TEXT SEGMENT section start

Packard Foundation Announces 2011 Fellowships in Science, Engineering

The David and Lucile Packard Foundation has named sixteen scientific researchers from universities across the country as recipients of the 2011 Packard Fellowships for Science and Engineering. Each fellow will receive an unrestricted five-year grant of $875,000.

Established in 1988, the fellowship program enables the nation's most promising professors to pursue science and engineering research early in their careers with few funding restrictions and limited reporting requirements. Since its inception, the program has awarded 473 fellowships totaling $302 million to support research in a broad range of disciplines, including physics, chemistry, mathematics, biology, astronomy, computer science, earth science, ocean science, and all branches of engineering.

This year's recipients are Bogdan Bernevig (Princeton University), Dino Di Carlo (University of California, Los Angeles), Michael Fischbach (University of California, San Francisco), Woodward Fischer (California Institute of Technology), Naomi Ginsberg (University of California, Berkeley), Seth Herzon (Yale University), Michael Jewett (Northwestern University), Takaki Komiyama (University of California, San Diego), Jared Lewis (University of Chicago), Peter McIntyre (University of Wisconsin, Madison), Xiaoliang Qi (Stanford University), Cindy Regal (University of Colorado, Boulder), Charles Schroeder (University of Illinois, Urbana-Champaign), Alicia Soderberg (Harvard University), Brent Waters (University of Texas, Austin), and Junrong Zheng (Rice University).

"It is the Packard Foundation's honor to support some of the nation's most talented scientific researchers," said Lynn Orr, chair of the Packard Fellowship Advisory Panel and Keleen and Carlton Beal professor at Stanford University. "These talented professors are tackling some of the critical scientific questions of our time. Their cutting edge research has the ability to profoundly impact our lives."

"2011 Packard Fellowships in Science and Engineering Awarded to Sixteen Researchers." David and Lucile Packard Foundation Press Release 10/13/2011.

TEXT SEGMENT section end
DATA UNDER STUDY section start

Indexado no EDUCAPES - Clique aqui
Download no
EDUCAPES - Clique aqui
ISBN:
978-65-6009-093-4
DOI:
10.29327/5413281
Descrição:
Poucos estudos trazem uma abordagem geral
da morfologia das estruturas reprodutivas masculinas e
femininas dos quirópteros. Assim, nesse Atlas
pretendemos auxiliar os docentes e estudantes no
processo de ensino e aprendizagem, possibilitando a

DATA UNDER STUDY section end
DATA UNDER STUDY section start

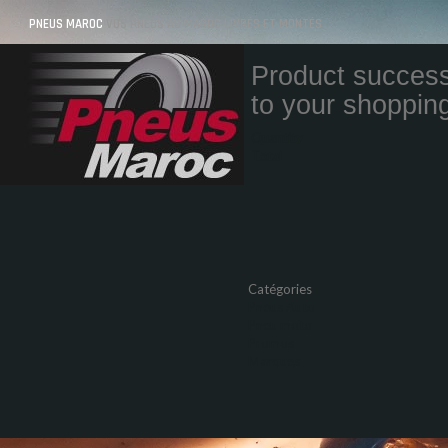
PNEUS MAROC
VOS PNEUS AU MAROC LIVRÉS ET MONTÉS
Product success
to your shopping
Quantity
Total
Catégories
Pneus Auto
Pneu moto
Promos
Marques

DATA UNDER STUDY section end
DATA UNDER STUDY section start

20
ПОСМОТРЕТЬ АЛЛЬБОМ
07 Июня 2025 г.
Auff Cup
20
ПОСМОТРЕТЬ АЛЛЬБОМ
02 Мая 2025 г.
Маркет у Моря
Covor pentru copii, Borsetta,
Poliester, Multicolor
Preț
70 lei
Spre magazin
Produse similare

DATA UNDER STUDY section end

■ **WHAT NEEDS TO BE DONE**
Update the part of the Packard Fellowships announcement that opens with the words containing "Established in 1988, the" and closes with "branches of engineering.", and write it out with "fellowship program" changed to "award program".

■ **COMPLETED EXERCISE**
Established in 1988, the award program enables the nation's most promising professors to pursue science and engineering research early in their careers with few funding restrictions and limited reporting requirements. Since its inception, the program has awarded 473 fellowships totaling $302 million to support research in a broad range of disciplines, including physics, chemistry, mathematics, biology, astronomy, computer science, earth science, ocean science, and all branches of engineering.